Volunteering

Working with the Museum’s Collections

Museum of the Order of St John Jamie, Student Placement

In November and December 2022 Jamie, an undergraduate history student at Queen Mary University of London, was placed with the Museum of the Order of St John to carry out projects, and gain an insight in to the work of a bustling museum and a busy heritage team. Jamie has written about his experience.

Much of my work placement while interning at the Museum of the order of St John has involved working with collections, creating an inventory of St John Ambulance objects with Immie (the Collections Inventory Assistant). The inventory project in the basement site is monumental with thousands of objects down there that are not yet identified! By joining the team in the very early stages of this project, the scale of this task is quite daunting but one we have been powering through.

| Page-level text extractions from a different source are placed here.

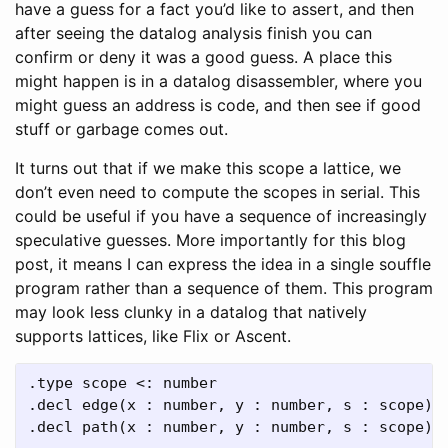
have a guess for a fact you’d like to assert, and then
after seeing the datalog analysis finish you can
confirm or deny it was a good guess. A place this
might happen is in a datalog disassembler, where you
might guess an address is code, and then see if good
stuff or garbage comes out.
It turns out that if we make this scope a lattice, we
don’t even need to compute the scopes in serial. This
could be useful if you have a sequence of increasingly
speculative guesses. More importantly for this blog
post, it means I can express the idea in a single souffle
program rather than a sequence of them. This program
may look less clunky in a datalog that natively
supports lattices, like Flix or Ascent.
.type scope <: number

.decl edge(x : number, y : number, s : scope)

.decl path(x : number, y : number, s : scope)
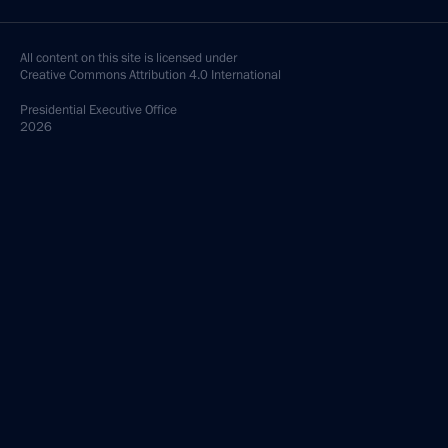
All content on this site is licensed under
Creative Commons Attribution 4.0 International
Presidential
Executive Office
2026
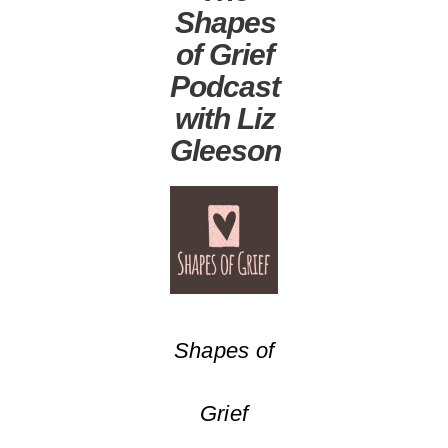
Shapes
of Grief
Podcast
with Liz
Gleeson
Shapes of
Grief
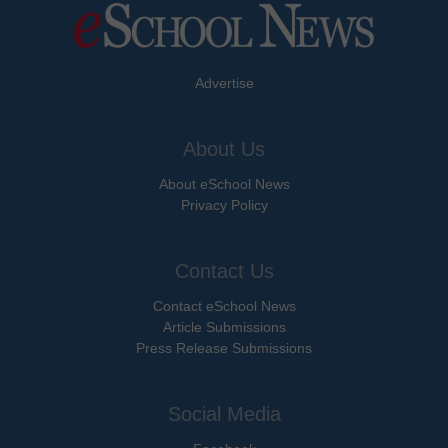
Advertise
About Us
About eSchool News
Privacy Policy
Contact Us
Contact eSchool News
Article Submissions
Press Release Submissions
Social Media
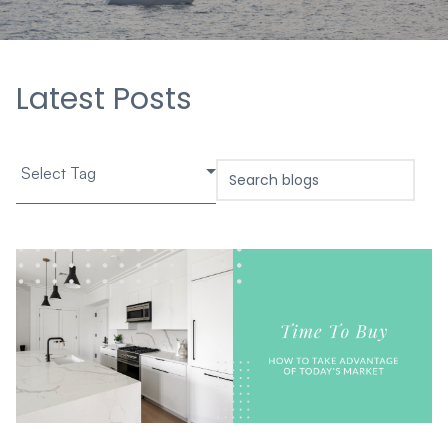
Latest Posts
Select Tag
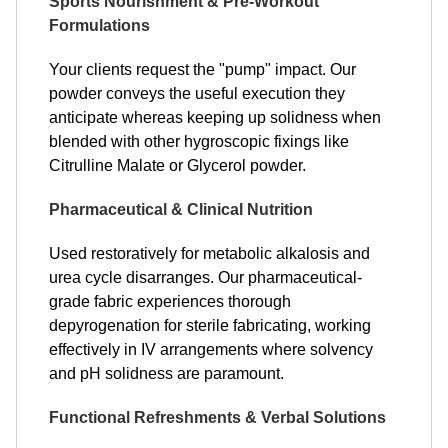
Sports Nourishment & Pre-Workout
Formulations
Your clients request the "pump" impact. Our
powder conveys the useful execution they
anticipate whereas keeping up solidness when
blended with other hygroscopic fixings like
Citrulline Malate or Glycerol powder.
Pharmaceutical & Clinical Nutrition
Used restoratively for metabolic alkalosis and
urea cycle disarranges. Our pharmaceutical-
grade fabric experiences thorough
depyrogenation for sterile fabricating, working
effectively in IV arrangements where solvency
and pH solidness are paramount.
Functional Refreshments & Verbal Solutions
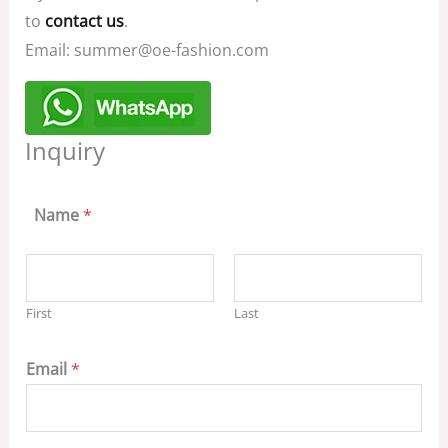
to
contact us
.
Email: summer@oe-fashion.com
Inquiry
Name
*
First
Last
Email
*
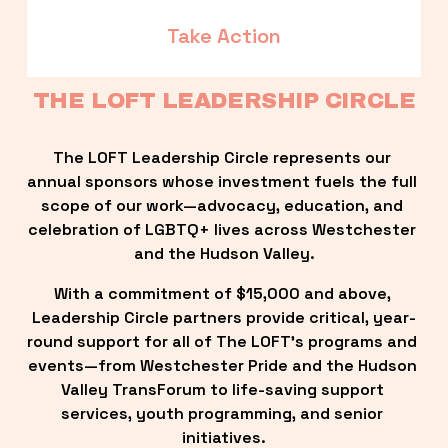
Take Action
THE LOFT LEADERSHIP CIRCLE
The LOFT Leadership Circle represents our 
annual sponsors whose investment fuels the full 
scope of our work—advocacy, education, and 
celebration of LGBTQ+ lives across Westchester 
and the Hudson Valley.
With a commitment of $15,000 and above, 
Leadership Circle partners provide critical, year-
round support for all of The LOFT’s programs and 
events—from Westchester Pride and the Hudson 
Valley TransForum to life-saving support 
services, youth programming, and senior 
initiatives.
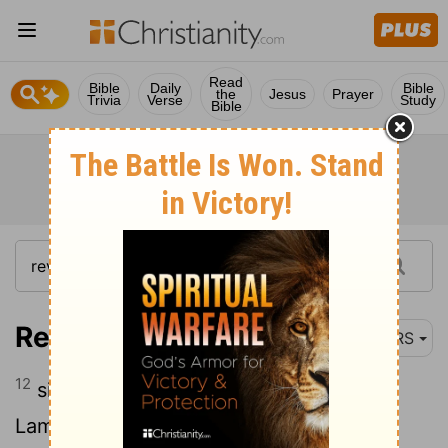
Read
Bible
Daily
Bible
the
Jesus
Prayer
Trivia
Verse
Study
Bible
Revelation 5:12
NRS
12
singing with full voice, "Worthy is the
Lamb that was slaughtered to receive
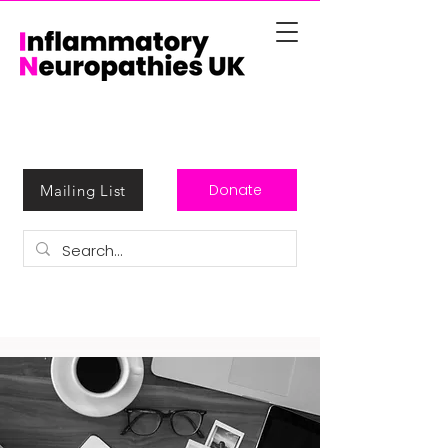
Donate
Mailing List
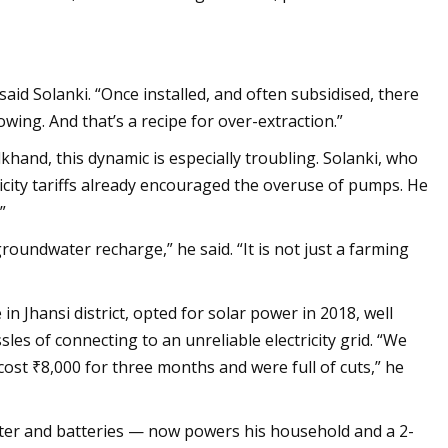
aid Solanki. “Once installed, and often subsidised, there
wing. And that’s a recipe for over-extraction.”
hand, this dynamic is especially troubling. Solanki, who
ricity tariffs already encouraged the overuse of pumps. He
”
oundwater recharge,” he said. “It is not just a farming
 Jhansi district, opted for solar power in 2018, well
s of connecting to an unreliable electricity grid. “We
t ₹8,000 for three months and were full of cuts,” he
erter and batteries — now powers his household and a 2-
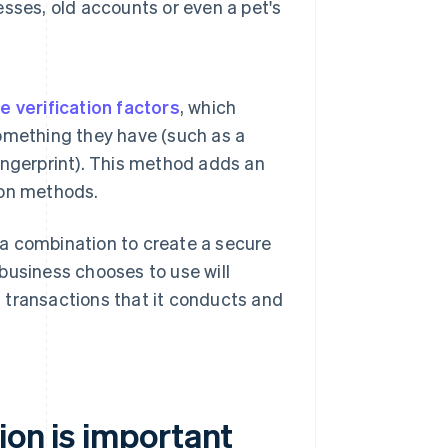
sses, old accounts or even a pet's
e verification factors
, which
omething they have (such as a
fingerprint). This method adds an
tion methods.
a combination to create a secure
business chooses to use will
of transactions that it conducts and
ion is important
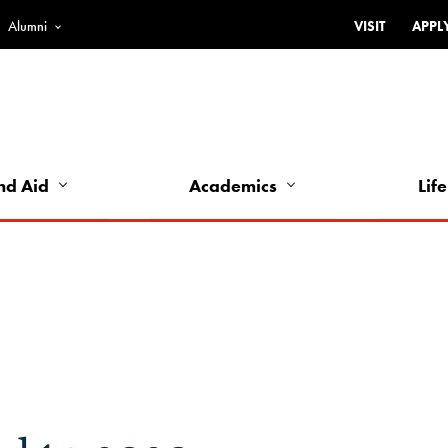
Alumni
VISIT
APPL
Top
Bar
-
Utility
Links
nd Aid
Academics
Life
-
Left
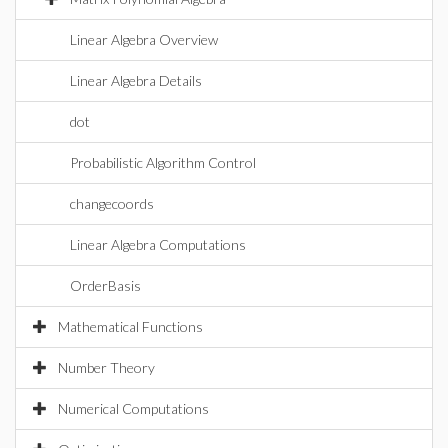
Linear Algebra Overview
Linear Algebra Details
dot
Probabilistic Algorithm Control
changecoords
Linear Algebra Computations
OrderBasis
Mathematical Functions
Number Theory
Numerical Computations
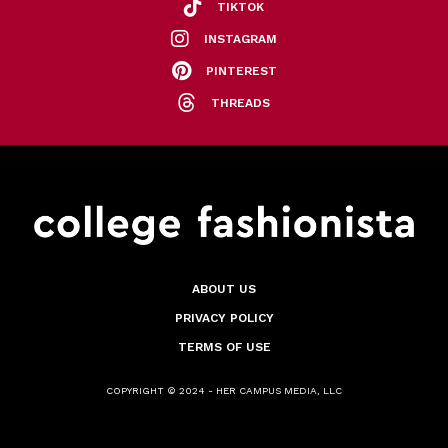
TIKTOK
INSTAGRAM
PINTEREST
THREADS
ABOUT US
PRIVACY POLICY
TERMS OF USE
COPYRIGHT © 2024 - HER CAMPUS MEDIA, LLC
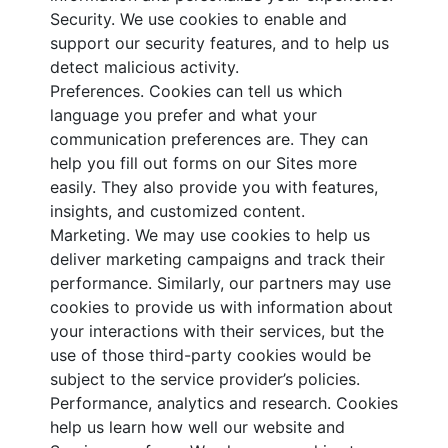
Security. We use cookies to enable and
support our security features, and to help us
detect malicious activity.
Preferences. Cookies can tell us which
language you prefer and what your
communication preferences are. They can
help you fill out forms on our Sites more
easily. They also provide you with features,
insights, and customized content.
Marketing. We may use cookies to help us
deliver marketing campaigns and track their
performance. Similarly, our partners may use
cookies to provide us with information about
your interactions with their services, but the
use of those third-party cookies would be
subject to the service provider’s policies.
Performance, analytics and research. Cookies
help us learn how well our website and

Jamie stood between two bays of roller racking, full of museum objects including armour and boxes
Jamie among the roller racking in the Museum store

Metal shelving holding dozens of labelled boxes and plastic crates full to the brim with objects wrapped in tissue

This project is necessary to meet SPECTRUM requirements, a professional standard for museums which ensures accountability for their collections, and encourages their effective and ethical management. Adherence to these standards can open opportunities such as funding schemes as well as encourage professional rigour. With respect to inventory, SPECTRUM requires a museum to catalogue all unidentified objects by implementing a numbering system and documenting key information, so the object is recognisable in a database.

The process Immie has taught me when cataloguing each object consists of photographing each individual piece, measuring its length, width, and depth in millimetres, providing a brief description to put into an Excel spreadsheet, and assessing the condition of the artefact. Once all this information has been documented, I move on to conservation-grade packaging by wrapping each object in acid-free tissue paper, tying a knot of fabric tape around the object, and placing identification tags with a temporary number on them. Only once this process is complete, I can place each object safely in a box ready to be stored.

Rows of wooden blocks with illustrated metal plates, labelled with small tags

These are 20th-century metal-plate wooden print blocks which were used for first aid manuals and guides for St John Ambulance. They are all shapes and sizes, with print images usually depicting medical training or places symbolic to the Order of St John, such as maps of Jerusalem or Malta. Problems I have encountered when handling these objects consist of ink stains making the images unintelligible, copper erosion affecting the condition and the presence of lead – a toxic metal! Fortunately, rigorous health and safety training/procedures have been put in place when dealing with these potential issues, including how to spot the lead through its white powdery substance and special bags to place it into to contain it.

                                                      

 

 

 

 

 

 

 

 

 

 

 

 

 

The triangular bandages mostly repeat similar depictions that show the multiple ways these bandages could be used in saving others. These bandages were utilised constantly in the Victorian period after their introduction in 1869, near the time St John Ambulance was founded, to train their cadets and volunteers in proper medical procedures and act as an aide memoir for users.

Finally, the last part of the inventorying project involved cleaning the objects if they are dirty or dusty. I got to use a special vacuum – a Museum Vac – to suck up the dust particles from St John Ambulance boxes while delicately using a small brush to wipe them in.

Jamie cleaning a dirty black box with a brush and hoover

All these careful procedures and processes are crucial to the preservation and documentation of the museum’s unseen collections so that in the future they can be accessed by the public on the online catalogue, viewed on-site for research, or used for display. Each working day sees the number of unidentified objects become smaller!